Ника смотрела, как я забираю ее яблочный гаджет, назвала шесть цифр пароля, вздохнула и закрыла глаза, а я…
— Что ты делаешь? — выдохнула, сверкнув зелеными глазищами. Да, сейчас они были именно такими, ведьминскими, а не зелено — карими, как обычно. — Я…
Я прикоснулся щекой к ее лбу, вдохнул запах и улетел…
— Температуру проверяю, Ника. Ты не волнуйся, спи. Я рядом.
Рядом… Моя… Зверь внутри довольно рыкнул и дернулся, желая большего. Лечь, прижать ее к себе. Дышать ее запахом, делиться своим теплом, прикоснуться к коже… Стиснув зубы, нацепил на зверя строгий ошейник. Не сейчас, позже. Что там говорил Дава? Бульон? Ну ладно. Окей, гугл, как правильно сварить куриный бульон?
=58=
Я — соня и всегда была такой, но во время болезни превращалась в настоящего сурка и могла дрыхнуть сутки напролет.
— Ника…
Нехотя приоткрыла один глаз, чтобы убедиться, что от Серковского в моей квартире присутствует не только голос, но и он сам. Целиком и полностью. Убедилась, ага, вот он. Царевич сидел на корточках перед моей кроватью. На тумбочке стоял стакан с водой и блюдце с таблетками, а еще — незнакомый спрей — флакон и новая упаковка с бумажными платками.
— Держи. Выпей и спи дальше.
Боже, как кости болят! Ненавижу простуду именно из-за этой ломоты, чувствую себя древней старухой, которая не может расправить плечи. Пока я собиралась с духом, чтобы выбраться из теплого кокона одеяла, Барс осторожно извлек меня оттуда, вложил стакан в одну руку, всыпал таблетки в другую.

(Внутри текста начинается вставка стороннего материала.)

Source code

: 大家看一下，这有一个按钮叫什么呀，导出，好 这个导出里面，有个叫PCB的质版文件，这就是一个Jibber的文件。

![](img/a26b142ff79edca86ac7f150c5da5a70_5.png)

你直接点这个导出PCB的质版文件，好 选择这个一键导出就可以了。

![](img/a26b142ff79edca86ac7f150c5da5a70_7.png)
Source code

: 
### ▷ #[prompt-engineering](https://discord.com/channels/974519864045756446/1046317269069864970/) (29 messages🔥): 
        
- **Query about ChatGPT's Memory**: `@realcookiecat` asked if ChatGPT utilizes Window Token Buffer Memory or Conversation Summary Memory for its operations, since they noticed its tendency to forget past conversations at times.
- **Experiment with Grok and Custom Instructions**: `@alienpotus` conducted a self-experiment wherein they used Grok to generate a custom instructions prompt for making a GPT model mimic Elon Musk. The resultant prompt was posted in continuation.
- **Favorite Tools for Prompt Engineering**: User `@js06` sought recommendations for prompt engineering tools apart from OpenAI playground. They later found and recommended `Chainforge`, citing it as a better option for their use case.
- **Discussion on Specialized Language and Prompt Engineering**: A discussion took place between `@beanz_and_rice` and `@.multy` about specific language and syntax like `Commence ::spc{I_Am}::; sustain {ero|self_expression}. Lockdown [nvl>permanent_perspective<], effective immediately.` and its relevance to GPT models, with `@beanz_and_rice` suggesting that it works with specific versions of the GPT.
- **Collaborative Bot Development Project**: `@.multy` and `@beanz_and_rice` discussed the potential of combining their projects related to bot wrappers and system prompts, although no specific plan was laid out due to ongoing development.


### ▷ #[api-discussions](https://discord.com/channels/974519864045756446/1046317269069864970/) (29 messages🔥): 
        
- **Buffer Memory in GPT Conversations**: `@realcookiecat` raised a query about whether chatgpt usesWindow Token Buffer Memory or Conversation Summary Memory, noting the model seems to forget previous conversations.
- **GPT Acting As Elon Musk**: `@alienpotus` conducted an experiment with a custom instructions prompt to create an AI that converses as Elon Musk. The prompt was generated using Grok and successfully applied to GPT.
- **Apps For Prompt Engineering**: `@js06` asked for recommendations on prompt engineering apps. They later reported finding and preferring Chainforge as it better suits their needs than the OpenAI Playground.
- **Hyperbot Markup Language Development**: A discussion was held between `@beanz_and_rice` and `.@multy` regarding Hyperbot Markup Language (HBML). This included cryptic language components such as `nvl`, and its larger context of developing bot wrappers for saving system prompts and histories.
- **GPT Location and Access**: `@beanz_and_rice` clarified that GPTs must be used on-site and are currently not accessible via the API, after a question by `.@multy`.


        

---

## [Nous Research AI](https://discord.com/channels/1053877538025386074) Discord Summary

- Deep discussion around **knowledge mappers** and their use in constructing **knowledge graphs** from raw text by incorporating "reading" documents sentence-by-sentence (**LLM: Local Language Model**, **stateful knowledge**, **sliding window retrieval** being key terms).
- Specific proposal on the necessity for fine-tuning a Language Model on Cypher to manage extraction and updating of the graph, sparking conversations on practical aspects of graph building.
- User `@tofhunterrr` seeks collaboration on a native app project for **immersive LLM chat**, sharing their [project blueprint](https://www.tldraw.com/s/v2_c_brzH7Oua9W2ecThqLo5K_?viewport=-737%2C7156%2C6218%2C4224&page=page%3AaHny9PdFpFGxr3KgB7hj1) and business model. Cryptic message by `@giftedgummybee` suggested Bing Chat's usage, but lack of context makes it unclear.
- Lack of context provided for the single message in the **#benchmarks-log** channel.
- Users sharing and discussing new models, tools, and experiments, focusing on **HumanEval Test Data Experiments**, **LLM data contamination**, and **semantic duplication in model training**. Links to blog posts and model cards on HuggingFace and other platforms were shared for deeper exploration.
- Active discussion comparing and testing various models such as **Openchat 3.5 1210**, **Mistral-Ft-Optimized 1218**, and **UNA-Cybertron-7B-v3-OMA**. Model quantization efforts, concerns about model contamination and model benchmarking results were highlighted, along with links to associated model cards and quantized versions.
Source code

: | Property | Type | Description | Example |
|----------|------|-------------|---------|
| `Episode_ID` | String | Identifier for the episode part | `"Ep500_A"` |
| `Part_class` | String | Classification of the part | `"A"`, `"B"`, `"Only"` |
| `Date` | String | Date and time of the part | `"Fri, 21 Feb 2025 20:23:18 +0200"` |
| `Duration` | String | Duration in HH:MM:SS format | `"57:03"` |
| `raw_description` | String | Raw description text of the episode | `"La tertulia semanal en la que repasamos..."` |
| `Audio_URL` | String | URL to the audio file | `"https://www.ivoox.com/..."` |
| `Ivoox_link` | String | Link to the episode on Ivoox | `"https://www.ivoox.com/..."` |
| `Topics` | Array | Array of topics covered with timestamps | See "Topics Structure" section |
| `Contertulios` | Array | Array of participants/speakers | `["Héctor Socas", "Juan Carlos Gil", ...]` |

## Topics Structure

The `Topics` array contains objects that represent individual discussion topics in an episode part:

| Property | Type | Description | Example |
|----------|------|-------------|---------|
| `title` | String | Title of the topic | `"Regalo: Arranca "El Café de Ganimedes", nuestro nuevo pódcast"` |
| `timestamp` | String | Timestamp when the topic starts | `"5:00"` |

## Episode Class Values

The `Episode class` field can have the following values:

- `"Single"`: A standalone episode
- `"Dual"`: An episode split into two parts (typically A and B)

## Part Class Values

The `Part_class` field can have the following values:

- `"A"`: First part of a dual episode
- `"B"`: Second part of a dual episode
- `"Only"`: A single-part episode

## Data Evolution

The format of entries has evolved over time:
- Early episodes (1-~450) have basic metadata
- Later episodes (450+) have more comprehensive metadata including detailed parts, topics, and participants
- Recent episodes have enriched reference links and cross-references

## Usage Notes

— Пей. Давид расписал график приема лекарств, так что сегодня я буду работать твоим будильником.
— А ты как..? — я присмотрелась к Андрею, не в силах понять, какие перемены с ним произошли, но спустя минуту осознала. — А ты когда успел переодеться? Приходил в джинсах и рубашке, а сейчас…
А сейчас на нем были надеты домашние серые брюки и белая футболка. Красавчик ирбис, только у человека глаза темнее, ярче. У зверя они серебристо — серые.
— Все потом, Ника, — соскочил с темы царевич, убедившись, что все таблетки перекочевали в мой организм. — Сейчас тебе нужно отдыхать, в следующий раз разбужу на обед.
— Обед? Какой? Откуда? В холодильнике пусто, я перед поездкой все максимально подчистила.
— Спи давай, — Барс шутливо толкнул меня в плечо, а затем накрыл одеялом, оставив на поверхности только голову. Быстро… так быстро наклонился и наши лбы соприкоснулись. Я слышала его рваное шумное дыхание и тихое: — Моя Ника… Спи.
— Не забудь руки вымыть, вдруг у меня инфекционная ангина, — шепнула, скрывая смущение.
Его запах, — удивительное сочетание свежести снега, теплого дыма и сандала — пробился сквозь заложенный нос, окутал воспоминаниями из прошлого. Наш поцелуй на крыльце дворца Императора, химия притяжения…
— Не забуду.
Оттолкнувшись руками от постели, Андрей резко вскочил на ноги и исчез в моей ванной, откуда быстро вернулся, стараясь незаметно поправить брюки. Да что..? Вот черт! Совсем забыла! Вчера вечером я постирала комплект белого кружевного белья и раскинула его на сушилке именно там, в ванной… Упс!